Painting by Aleksey Kivshenko.

Epifany was born in Moscow. In the 1620s, he attended the Kiev Brotherhood School and furthered his education abroad. He was one of the most educated people of his period in Central and Eastern Europe. He came to master Latin, Polish, Ancient Greek and Hebrew. On his return to Kiev, he took monastic vows in the Kiev Pechersk Lavra. In the late 1630s, he compiled the first Latin-Church Slavonic lexicon, which he would revise on several occasions.

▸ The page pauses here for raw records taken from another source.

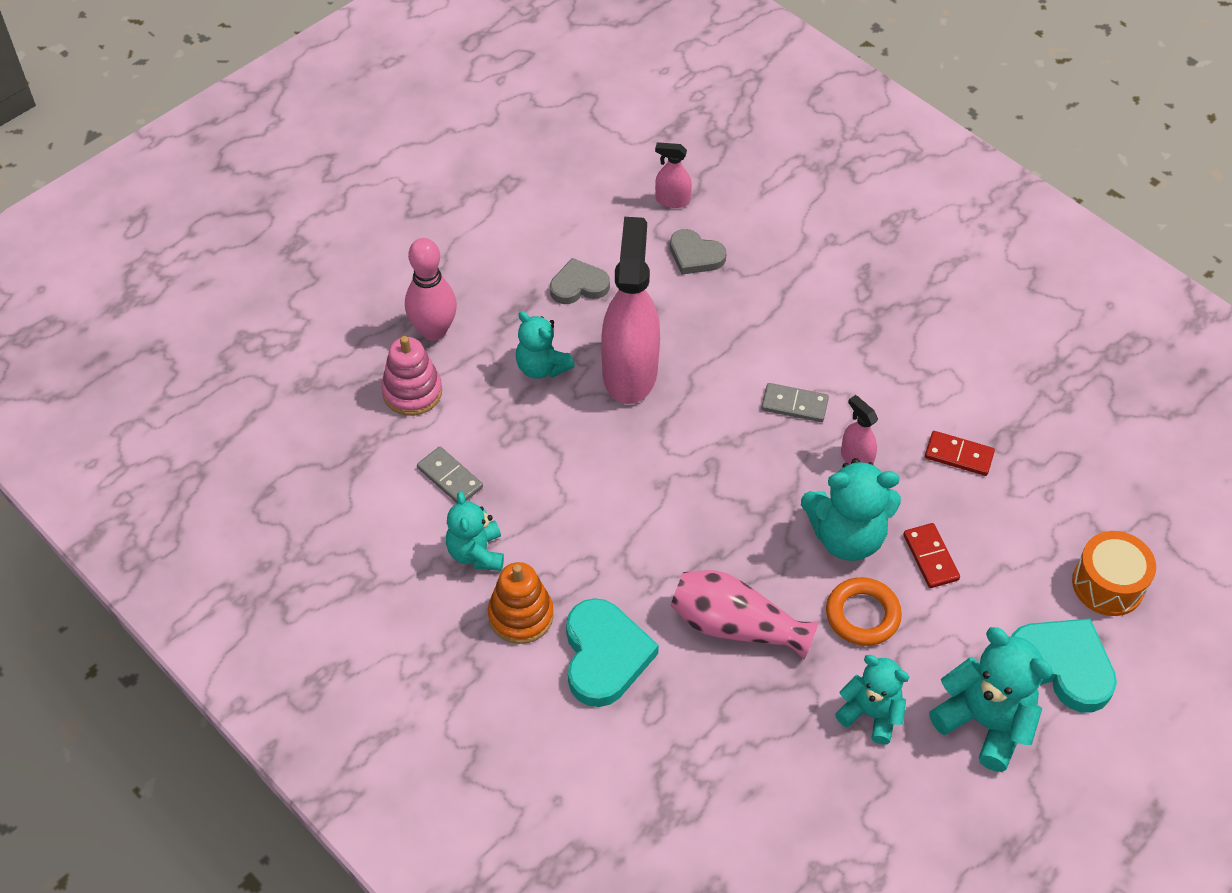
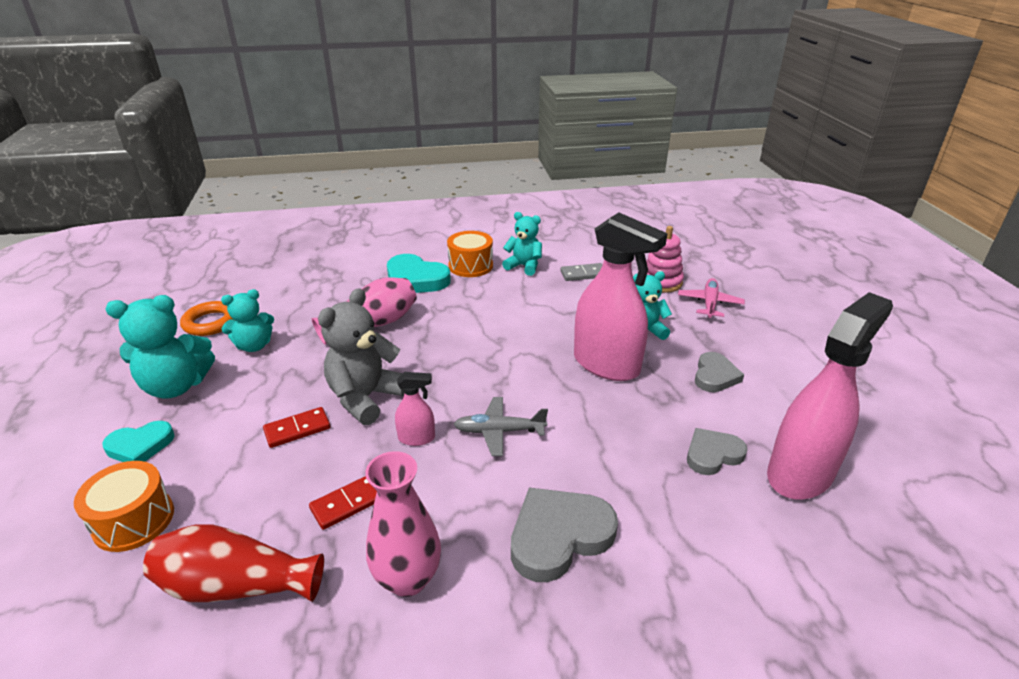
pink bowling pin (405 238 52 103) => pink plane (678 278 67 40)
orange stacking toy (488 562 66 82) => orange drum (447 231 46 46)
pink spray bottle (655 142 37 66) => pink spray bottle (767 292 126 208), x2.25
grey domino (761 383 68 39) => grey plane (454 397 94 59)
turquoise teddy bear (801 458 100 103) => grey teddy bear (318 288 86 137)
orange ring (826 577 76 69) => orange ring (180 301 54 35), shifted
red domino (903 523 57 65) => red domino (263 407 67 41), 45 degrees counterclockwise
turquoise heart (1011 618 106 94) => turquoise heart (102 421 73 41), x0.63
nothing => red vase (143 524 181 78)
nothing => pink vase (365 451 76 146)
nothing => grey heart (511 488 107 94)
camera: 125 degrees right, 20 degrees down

Upon hearing about Epifany's scholarly expertise, the Imperial Russian Tsar Alexis invited him to correct the ecclesiastical books of Muscovy. Epifany arrived in Moscow in 1649 and visited the Trinity-Sergius monastery the same year. He quickly managed to secure the patronage of the Boyar Boris Morozov and Metropolitan Nikon of Novgorod, who was elected Patriarch a short time later.

Epifany joined the Chudov Monastery in the Moscow Kremlin where he was appointed head of the Patriarchal school and charged with administrating the Printery. He revived the mediaeval tradition of delivering sermons in Russian churches. In the 1650s and early 1660s, he revised the Muscovite service-books and translated Erasmus and Copernicus from Latin. He translated Joannes Löwenklaw's collection of Byzantine law in 1656.

When Nikon fell into disgrace, he gained the support of the scholar, who proved that his deposition was contrary to the laws of the church. He spent his last years translating the Septuagint and the New Testament as commissioned by his patron Fyodor Rtishchev. Epifany died in Moscow in 1675.